For (a), I simply did P(z < 1-1.05 / 0.02), and the correct answer being 0.0062.

However I am unsure how to approach (b). At first I thought i could just use the mean of the cask size (22L) and do P(Z<= 21-22 / 0.4), but it didnt work out.

Any help is appreciated thanks.

2. Dec 14, 2011

### chiro

Hey MiamiThrice.

You have to be a little careful with this question because you can only have a positive amount of wine (in terms of litres) and the normal distribution is defined over the entire real line which includes all negative values, so just keep that in mind.

For the second one, you are interested in 20 bottles being less than or equal to the free room in the cask. A 95% interval for the cask can be calculated.
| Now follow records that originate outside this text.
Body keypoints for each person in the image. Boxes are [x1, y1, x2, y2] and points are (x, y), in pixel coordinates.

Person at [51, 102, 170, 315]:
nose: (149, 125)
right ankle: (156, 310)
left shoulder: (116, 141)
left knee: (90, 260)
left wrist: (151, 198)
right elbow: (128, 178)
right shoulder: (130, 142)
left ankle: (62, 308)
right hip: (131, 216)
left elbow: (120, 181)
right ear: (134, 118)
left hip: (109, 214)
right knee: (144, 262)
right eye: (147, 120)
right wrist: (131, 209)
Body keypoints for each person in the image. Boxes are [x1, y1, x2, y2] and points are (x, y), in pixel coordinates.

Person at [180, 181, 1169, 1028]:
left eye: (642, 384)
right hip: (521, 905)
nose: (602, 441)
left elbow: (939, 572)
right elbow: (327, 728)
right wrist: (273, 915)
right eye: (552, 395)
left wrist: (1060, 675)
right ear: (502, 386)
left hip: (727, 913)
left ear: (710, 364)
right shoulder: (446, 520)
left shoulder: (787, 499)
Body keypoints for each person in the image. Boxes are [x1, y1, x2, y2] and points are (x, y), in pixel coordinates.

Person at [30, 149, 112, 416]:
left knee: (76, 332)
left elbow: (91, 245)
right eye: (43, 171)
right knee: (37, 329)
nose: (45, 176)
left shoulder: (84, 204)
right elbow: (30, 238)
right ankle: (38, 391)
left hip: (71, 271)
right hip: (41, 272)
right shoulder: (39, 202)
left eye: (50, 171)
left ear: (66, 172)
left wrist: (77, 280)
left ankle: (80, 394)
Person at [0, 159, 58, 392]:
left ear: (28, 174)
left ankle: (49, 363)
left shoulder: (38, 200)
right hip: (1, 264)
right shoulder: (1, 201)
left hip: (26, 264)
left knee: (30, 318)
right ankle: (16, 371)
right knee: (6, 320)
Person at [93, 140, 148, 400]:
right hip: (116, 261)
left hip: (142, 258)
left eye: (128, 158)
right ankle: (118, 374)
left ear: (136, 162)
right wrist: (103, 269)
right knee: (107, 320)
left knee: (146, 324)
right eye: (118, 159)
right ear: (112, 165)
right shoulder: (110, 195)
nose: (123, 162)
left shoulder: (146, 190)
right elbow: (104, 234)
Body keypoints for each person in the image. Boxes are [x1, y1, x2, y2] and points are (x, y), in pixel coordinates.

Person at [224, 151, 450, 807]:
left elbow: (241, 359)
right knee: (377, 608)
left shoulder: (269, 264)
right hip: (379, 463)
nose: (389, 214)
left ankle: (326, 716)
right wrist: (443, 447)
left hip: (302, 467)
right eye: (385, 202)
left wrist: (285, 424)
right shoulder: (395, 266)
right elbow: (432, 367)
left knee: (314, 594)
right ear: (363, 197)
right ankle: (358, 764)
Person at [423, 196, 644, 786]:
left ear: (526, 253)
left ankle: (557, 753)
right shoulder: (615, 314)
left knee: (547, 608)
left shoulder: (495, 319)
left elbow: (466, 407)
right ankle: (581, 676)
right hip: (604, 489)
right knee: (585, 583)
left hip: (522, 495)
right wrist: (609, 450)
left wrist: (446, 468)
From the above you can calculate the distribution for 20 wine bottles (each bottle is independent) using rules for adding normal distributions together, and then calculate the probability that corresponds with your cask confidence interval.

3. Dec 14, 2011

### MiamiThrice

Hey Chiro,

I'm not completely sure what you mean.

I have the following formula:
ƩXi ~ N(nμ, nδ2).

Should I use that to sum of the 20 wines? (n = 20, μ and δ given)

I'm unsure how to use this together with the normal distrubition for the volume of the cask.

4. Dec 15, 2011

### chiro

Yes that is the right idea.

You have a distribution for 20 bottles of wine using formula above.

Now you need to calculate the probability that lies within your casket interval.

Your casket interval is given to you, but you need to specify a confidence interval. Most staistical applications use 95%, so you need to calculate the 95% interval for the casket which is (a,b) [a being the lower bound, be being the upper bound] where P(a < Y < b) = 0.95 where the probability refers to casket distribution.

Now given (a,b) you need to find out P(a < X < b) where X is the distribution for the 20 wines in litres.

Does this make sense to you?